"No Layoffs, But No Hiring Either" - What Employment Risks Is the Fed Worried About?

Deep News
11 hours ago

The U.S. employment market is trapped in an unprecedented state of fragile equilibrium: employers are neither conducting mass layoffs nor actively recruiting! This "low hiring, low layoffs" condition has maintained a relatively stable unemployment rate, but it has also rendered the job market extremely vulnerable, becoming a central concern for Federal Reserve policymaking.

Fed Chair Powell stated at the Jackson Hole central bank symposium last Friday that the "balance of risks" facing the Fed's dual mandate of employment and inflation "appears to be shifting." This statement stems from revised July employment report data showing that job growth in recent months has been much weaker than previously expected.

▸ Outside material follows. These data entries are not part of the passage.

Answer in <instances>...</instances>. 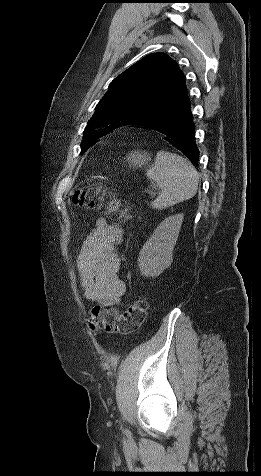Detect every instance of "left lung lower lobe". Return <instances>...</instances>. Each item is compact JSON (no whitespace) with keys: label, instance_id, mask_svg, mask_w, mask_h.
<instances>
[{"label":"left lung lower lobe","instance_id":"left-lung-lower-lobe-1","mask_svg":"<svg viewBox=\"0 0 261 476\" xmlns=\"http://www.w3.org/2000/svg\"><path fill=\"white\" fill-rule=\"evenodd\" d=\"M136 124L163 134L172 147L181 151L193 164H198L199 151L195 143V126L187 95L161 114L152 115Z\"/></svg>","mask_w":261,"mask_h":476}]
</instances>
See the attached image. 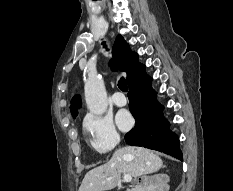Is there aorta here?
I'll use <instances>...</instances> for the list:
<instances>
[{
  "label": "aorta",
  "mask_w": 233,
  "mask_h": 191,
  "mask_svg": "<svg viewBox=\"0 0 233 191\" xmlns=\"http://www.w3.org/2000/svg\"><path fill=\"white\" fill-rule=\"evenodd\" d=\"M85 101L89 111L95 115H102L106 112L107 94L103 80L97 76H90L85 82Z\"/></svg>",
  "instance_id": "obj_1"
}]
</instances>
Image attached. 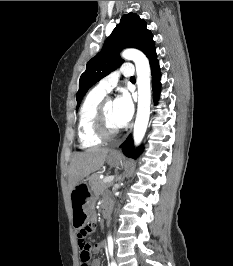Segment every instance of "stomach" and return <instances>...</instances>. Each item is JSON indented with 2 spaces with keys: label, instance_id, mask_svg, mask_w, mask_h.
<instances>
[{
  "label": "stomach",
  "instance_id": "obj_1",
  "mask_svg": "<svg viewBox=\"0 0 233 266\" xmlns=\"http://www.w3.org/2000/svg\"><path fill=\"white\" fill-rule=\"evenodd\" d=\"M110 166H117L122 162V155L118 152H110L106 158ZM90 180L80 182L73 191H71V199L73 209H71L72 221L77 232H84V228L89 225V199H93L92 188L90 187ZM85 187V188H81Z\"/></svg>",
  "mask_w": 233,
  "mask_h": 266
}]
</instances>
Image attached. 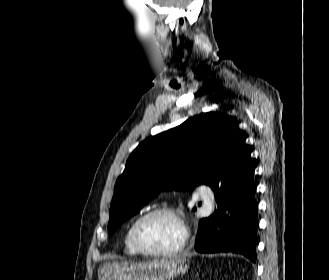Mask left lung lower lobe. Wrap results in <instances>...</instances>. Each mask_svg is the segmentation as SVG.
<instances>
[{"mask_svg":"<svg viewBox=\"0 0 329 280\" xmlns=\"http://www.w3.org/2000/svg\"><path fill=\"white\" fill-rule=\"evenodd\" d=\"M251 152L247 145L243 146L240 169L225 187L214 191L218 208L199 222L197 252H233L256 261L258 205Z\"/></svg>","mask_w":329,"mask_h":280,"instance_id":"1","label":"left lung lower lobe"}]
</instances>
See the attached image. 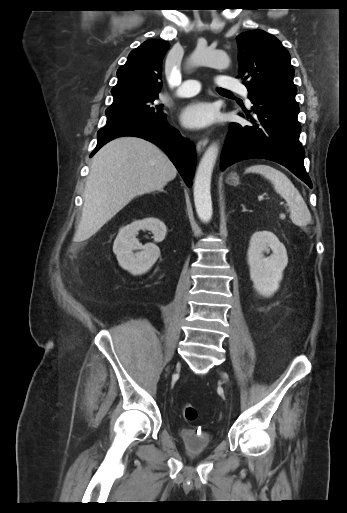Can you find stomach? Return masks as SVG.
Masks as SVG:
<instances>
[{"mask_svg": "<svg viewBox=\"0 0 347 513\" xmlns=\"http://www.w3.org/2000/svg\"><path fill=\"white\" fill-rule=\"evenodd\" d=\"M230 181L232 184H238L239 183V177L236 174H231Z\"/></svg>", "mask_w": 347, "mask_h": 513, "instance_id": "stomach-1", "label": "stomach"}]
</instances>
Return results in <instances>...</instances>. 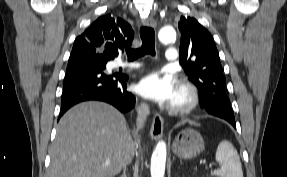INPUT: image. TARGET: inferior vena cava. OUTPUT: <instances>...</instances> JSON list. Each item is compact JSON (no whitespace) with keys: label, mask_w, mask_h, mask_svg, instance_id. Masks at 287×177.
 Listing matches in <instances>:
<instances>
[{"label":"inferior vena cava","mask_w":287,"mask_h":177,"mask_svg":"<svg viewBox=\"0 0 287 177\" xmlns=\"http://www.w3.org/2000/svg\"><path fill=\"white\" fill-rule=\"evenodd\" d=\"M148 115H149V106L145 103L140 104V106L137 108V128L138 129L143 128Z\"/></svg>","instance_id":"inferior-vena-cava-1"}]
</instances>
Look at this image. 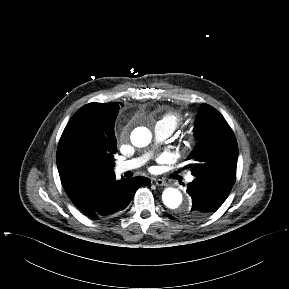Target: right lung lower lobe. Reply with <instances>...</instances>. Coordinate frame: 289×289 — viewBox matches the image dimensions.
Returning a JSON list of instances; mask_svg holds the SVG:
<instances>
[{
	"label": "right lung lower lobe",
	"instance_id": "right-lung-lower-lobe-1",
	"mask_svg": "<svg viewBox=\"0 0 289 289\" xmlns=\"http://www.w3.org/2000/svg\"><path fill=\"white\" fill-rule=\"evenodd\" d=\"M148 184L150 180L145 177L113 180L94 191L89 207L79 209L93 219L112 217L129 205L132 196L140 186Z\"/></svg>",
	"mask_w": 289,
	"mask_h": 289
}]
</instances>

Powell described the current labor market environment as "peculiar," noting that labor supply contraction due to immigration restrictions has offset the impact of reduced demand. This unusual situation suggests that downside employment risks are increasing. Should these risks materialize, they could quickly manifest as surging layoffs and rapidly rising unemployment rates.

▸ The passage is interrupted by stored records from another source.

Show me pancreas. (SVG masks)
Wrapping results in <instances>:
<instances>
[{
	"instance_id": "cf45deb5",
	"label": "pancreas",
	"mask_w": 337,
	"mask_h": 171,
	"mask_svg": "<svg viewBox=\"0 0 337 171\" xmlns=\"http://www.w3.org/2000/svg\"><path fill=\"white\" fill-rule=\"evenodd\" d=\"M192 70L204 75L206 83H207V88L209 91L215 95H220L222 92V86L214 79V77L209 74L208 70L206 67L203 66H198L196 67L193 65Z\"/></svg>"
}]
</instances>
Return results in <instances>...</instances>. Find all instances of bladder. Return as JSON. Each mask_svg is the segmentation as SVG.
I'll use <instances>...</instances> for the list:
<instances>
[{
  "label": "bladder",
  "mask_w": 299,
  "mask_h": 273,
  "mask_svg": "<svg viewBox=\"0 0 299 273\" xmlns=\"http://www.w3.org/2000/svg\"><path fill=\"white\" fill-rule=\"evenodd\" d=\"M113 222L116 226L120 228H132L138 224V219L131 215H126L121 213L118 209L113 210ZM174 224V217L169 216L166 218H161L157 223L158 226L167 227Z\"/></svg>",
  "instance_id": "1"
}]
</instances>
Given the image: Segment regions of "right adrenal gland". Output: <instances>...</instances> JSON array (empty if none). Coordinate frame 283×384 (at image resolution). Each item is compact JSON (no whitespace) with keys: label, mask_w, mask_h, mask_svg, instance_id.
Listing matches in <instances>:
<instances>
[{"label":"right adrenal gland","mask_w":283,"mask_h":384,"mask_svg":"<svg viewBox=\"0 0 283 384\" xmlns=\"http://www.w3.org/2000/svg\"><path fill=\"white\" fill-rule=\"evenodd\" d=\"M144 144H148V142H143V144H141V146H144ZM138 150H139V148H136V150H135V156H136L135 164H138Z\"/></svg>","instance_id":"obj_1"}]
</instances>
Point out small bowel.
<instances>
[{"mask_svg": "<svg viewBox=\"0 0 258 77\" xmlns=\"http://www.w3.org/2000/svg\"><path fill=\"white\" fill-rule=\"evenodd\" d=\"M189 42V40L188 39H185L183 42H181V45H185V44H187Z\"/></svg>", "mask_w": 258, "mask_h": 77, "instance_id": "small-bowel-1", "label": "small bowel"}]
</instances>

Analysts believe that this seemingly stable employment environment conceals underlying risks, which is the source of Powell's concern about downside employment risks: because hiring activity is so sluggish, even relatively modest increases in layoffs could quickly shatter this fragile balance, plunging the U.S. economy into a spiral of job losses.

**Companies Aren't Laying Off Workers, But They're Not Hiring Either**

U.S. Bureau of Labor Statistics data shows that the hiring rate (the number of hires as a percentage of total U.S. employment) was only 3.3% in June. This figure is not only below the 3.9% recorded in February 2020 at the onset of the COVID-19 pandemic, but also far below the 4.6% during the robust job market rebound period in November 2021.

Analysis suggests that the hiring slowdown may partly reflect uncertainty brought by Trump's tariff policies, making it difficult for some companies to formulate plans. According to the Dallas Fed's July manufacturing survey, one executive stated: "Tariff changes require a wait-and-see approach; there's no way to make predictions."

However, companies had already begun slowing their pace of new hires before Trump's return to the White House, possibly due to the Fed's substantial interest rate hikes aimed at cooling the economy. Additionally, some employers may have over-hired during the strong economic rebound following the pandemic.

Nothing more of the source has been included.